I sat outside the courtyard in the middle school and looked at the flowers, and thought, "wow, I have VERY BAD cancer! I need to see a surgeon NOW." I ran inside to the fax machine, imagining my impending death. I mean, the doctor was nervous, right? Doctors don't get nervous. They see cancer every day. If he said it's "really bad" twice, that means I'm dying. Oh my God, I have a 12 year old, a family! I can't have really bad cancer! I want the good cancer!
The doctor didn't delay, the fax came in immediately.
Preliminary Results: 2x Positive/Atypical: recommend surgical follow-up pathological description: calcs DCIS & LCIS. 7:00 - Infiltrating Ductal Carcinoma.
RIGHT BREAST: 7:00, Ultrasound-guided Core Biopsy: Infiiltrating Ductal Carcinoma
RIGHT BREAST, Stereotactic Core Biopsy:
1. Ductal Carcinoma in Situ, Cribriform, Solid, and Comedo Types, with calcification. High Nuclear Grade.

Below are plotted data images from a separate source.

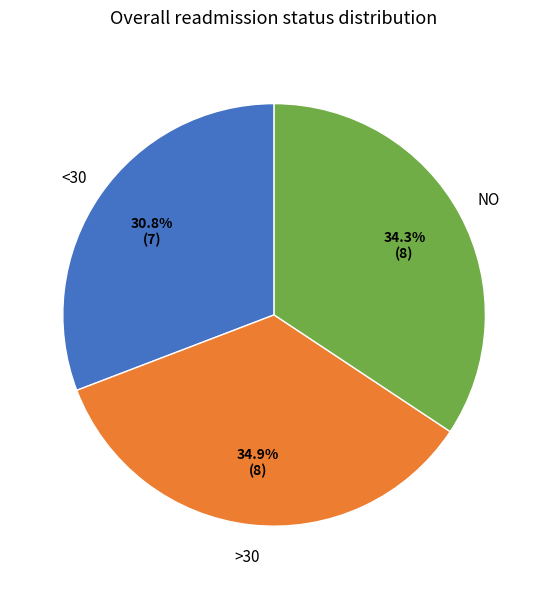

Is there any slice that represents more than half of the pie?

No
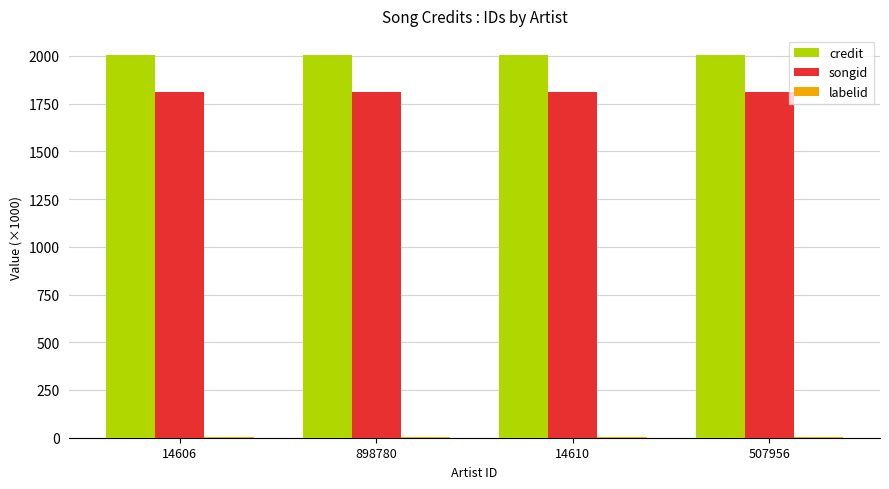

What is the maximum value shown in the chart?

2004.5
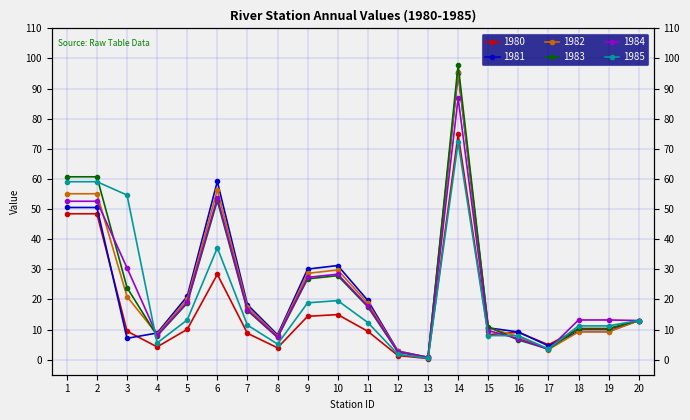

Where is the first local maximum for 1982?

6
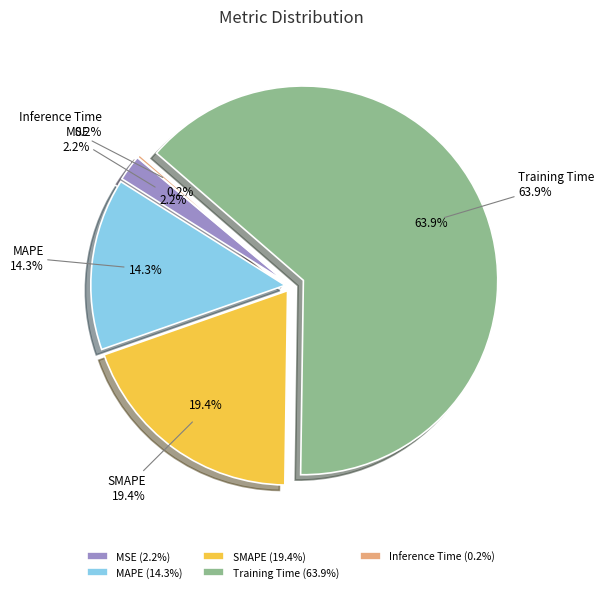

How many segments does this pie chart have?

5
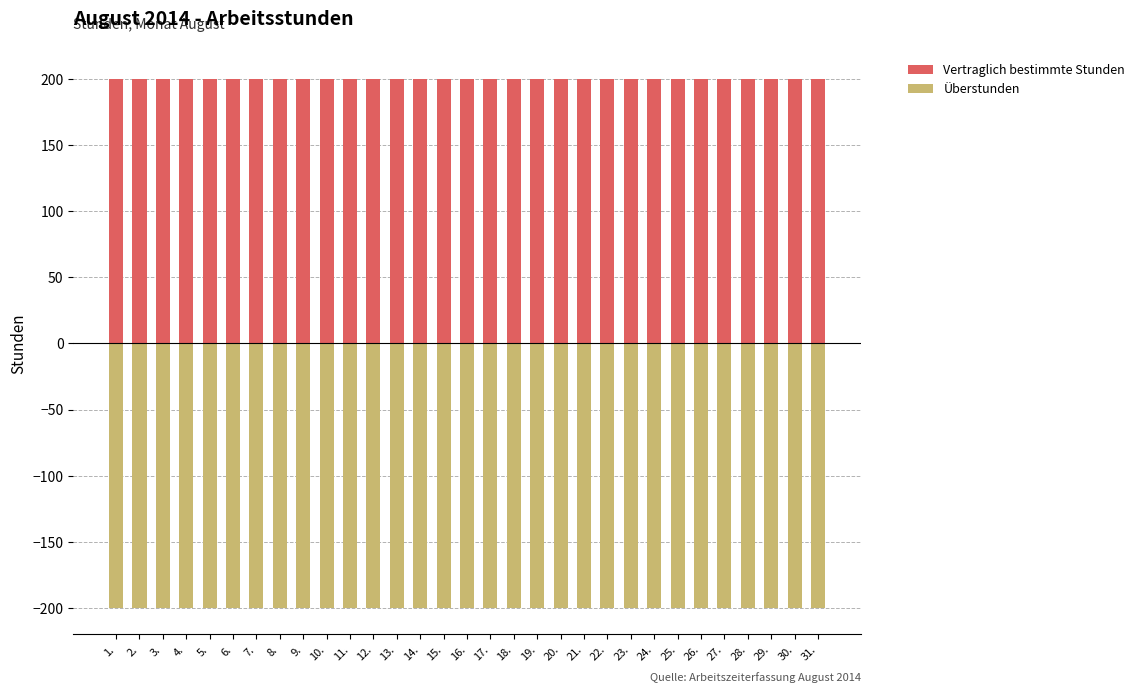

Is the value of Vertraglich bestimmte Stunden at 18. greater than the value of Überstunden at 7.?

Yes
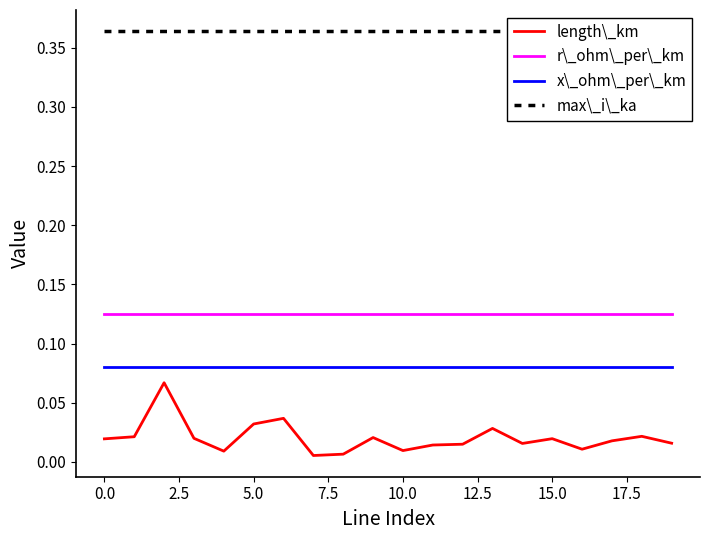

True or false: x\_ohm\_per\_km and r\_ohm\_per\_km intersect in this chart.

False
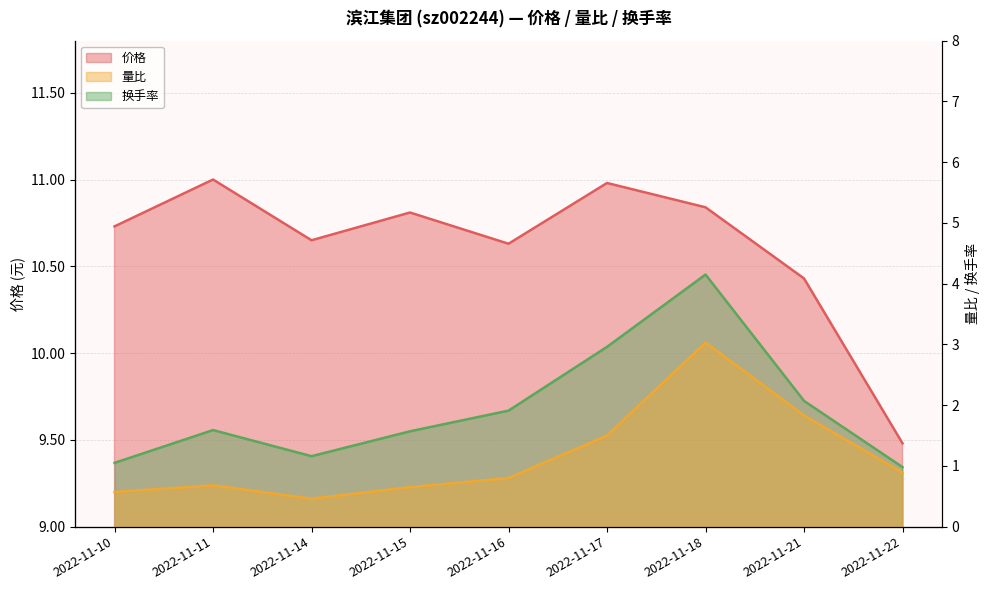

Reading right to left, transcribe all the data shown in this chart.

价格: 9.5	10.4	10.8	11.0	10.6	10.8	10.7	11.0	10.7
量比: 0.9	1.8	3.0	1.5	0.8	0.7	0.5	0.7	0.6
换手率: 1.0	2.1	4.2	3.0	1.9	1.6	1.2	1.6	1.1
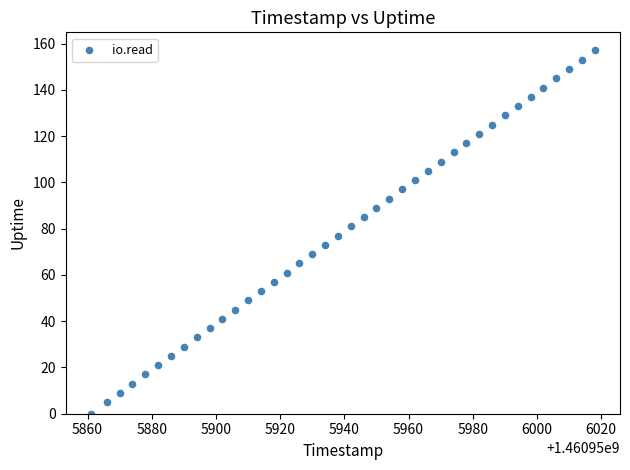

What is the range of X values (max minus min)?

157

2. Lobular Carcinoma in Situ and Atypical Lobular Hyperplasia
Holy shit!
I don't have one cancer, I have three!
I have cancer soup.
(Cancer Soup would be a great name for a rock band, by the way.)
Okay, now knowing I'm seriously ill and probably dying, I run to my computer to confer with Dr. Google.
CRAP! The internet goes down at that very moment, and to continue the Dave Barry theme - I am not making this up. I stare at the computer in disbelief. Wild-eyed, I run to the ladies in the front office and ask: can you get online? They think so, and one gets to our district intranet, so I run back to my own computer. But, I can't get anywhere. Now, I'm a former Network Manager so I know my computers, and I think there is a proxy error going on. I go back up front and try it myself on her computer, and yes, the internet is definitely down.
I grab my iPhone and google "infiltrating ductal carcinoma, ductal carcinoma in situ, cribriform, comodo, high nuclear grade and lobular carcinoma and atypical lobular hyperplasia."
(I dare you to try that on an iPhone keyboard.)
I think I overwhelmed Dr. Google and my poor phone - they didn't handle those search terms as well as I would have expected. It's pretty hard to read google scholar and google books on an iPhone, and I realized that for the first time in years, my iPhone won't cut it. I need a widescreen monitor and a real keyboard.
I call tech support, wanting to scream "Get me online, I need to find out if I am about to die!" but instead, I say, "Hi, this is Ann and our internet is down." She tells me she thinks there is a proxy issue going on and they are going to test things, and I suggest that she "test things" on me. So, she walks me through a new setting and whew....
The internet is back.
How did people know they were sick in the old days before computers?
Instead of trying to google, I decide to take advantage of an online acquaintance who has an OB/GYN in the family. I type my path reports and hit send to ask for another kind of online second opinion.
Then I turn back to google and narrow my search terms.
(Bing, are you feeling left out yet?)
After reading a few pages of results I calm down a bit. It appears that I just have regular old breast cancer - yes, I have an invasive form and it's serious, but not the "you have three months to live" kind. At least, as far as I can tell.
Then my kind friend and his relative respond, within 30 minutes, and I get the same message. I have garden variety cancer(s) - a bit more aggressive than others, but I'll probably make it to Christmas.
I hate Christmas. But suddenly the thought of corny songs, spending money on stuff that's not for me, and a tree littering needles inside my house make me very happy.